The architecture is layered cleanly. The exFAT driver knows nothing about UEFI – it speaks only through block I/O callbacks. The volume abstraction in fs.c bridges between UEFI handles and driver callbacks. The browser and editor know nothing about exFAT internals – they call the same fs_readdir, fs_readfile, and fs_writefile functions they always have. Each layer has a well-defined interface, and changes to one layer do not ripple through the others.
The design decisions are worth revisiting. We chose a write-back sector cache with 8 slots and clock eviction – simple enough to implement in 100 lines, effective enough to prevent redundant USB transactions during directory traversal. We load the entire allocation bitmap into memory at mount time, making allocation checks instantaneous at the cost of a few kilobytes of RAM. We use a delete-and-recreate strategy for file writes and renames, sacrificing fragmentation for implementation simplicity. These are all pragmatic choices for a workstation that edits small text files, not a high-performance server filesystem.

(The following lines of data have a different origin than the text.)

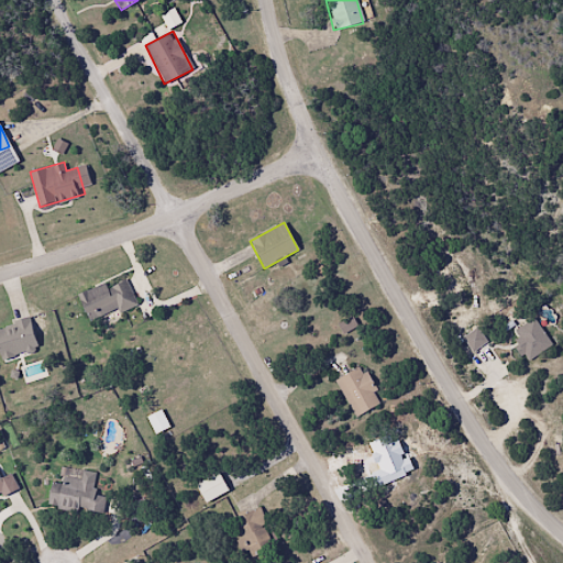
[(107,288),(105,284),(77,295),(88,322),(118,310),(119,313),(136,306),(127,280),(107,288)]
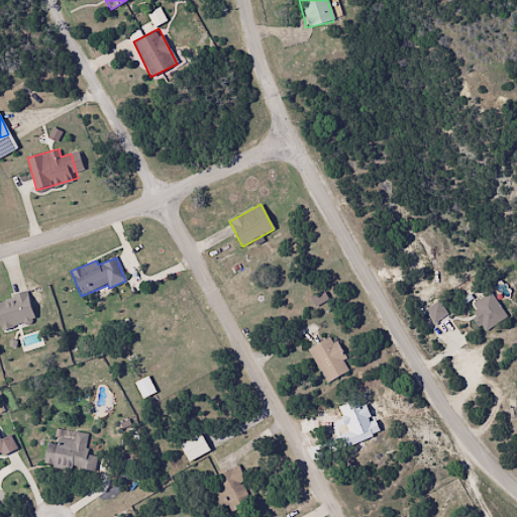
[(0,299),(0,329),(33,322),(27,294),(0,299)]
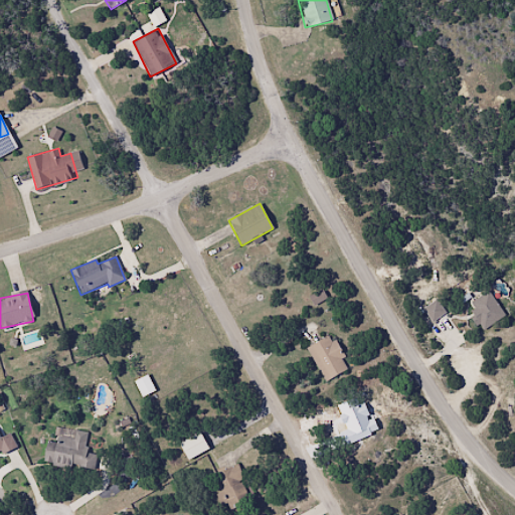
[(348,370),(332,335),(307,346),(322,381),(348,370)]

We also built the volume abstraction to be extensible. Adding support for another filesystem – say, ext4 or HFS+ – would mean implementing a new driver with the same callback interface, adding a new value to fs_vol_type, and extending the dispatch blocks in fs.c. No changes to the browser or editor would be needed.

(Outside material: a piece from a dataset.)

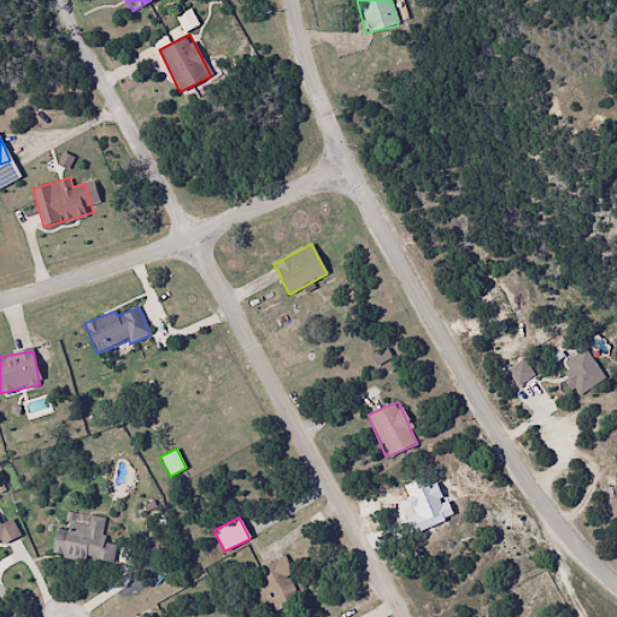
[(0,524),(0,542),(18,534),(11,519),(0,524)]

The 32-gigabyte wall is gone. In the next chapter, we will add NTFS read support, handling the other major filesystem found on USB drives. That driver is read-only – NTFS write support would be an order of magnitude more complex – but being able to read files from NTFS drives covers the most common use case: recovering data from Windows-formatted storage.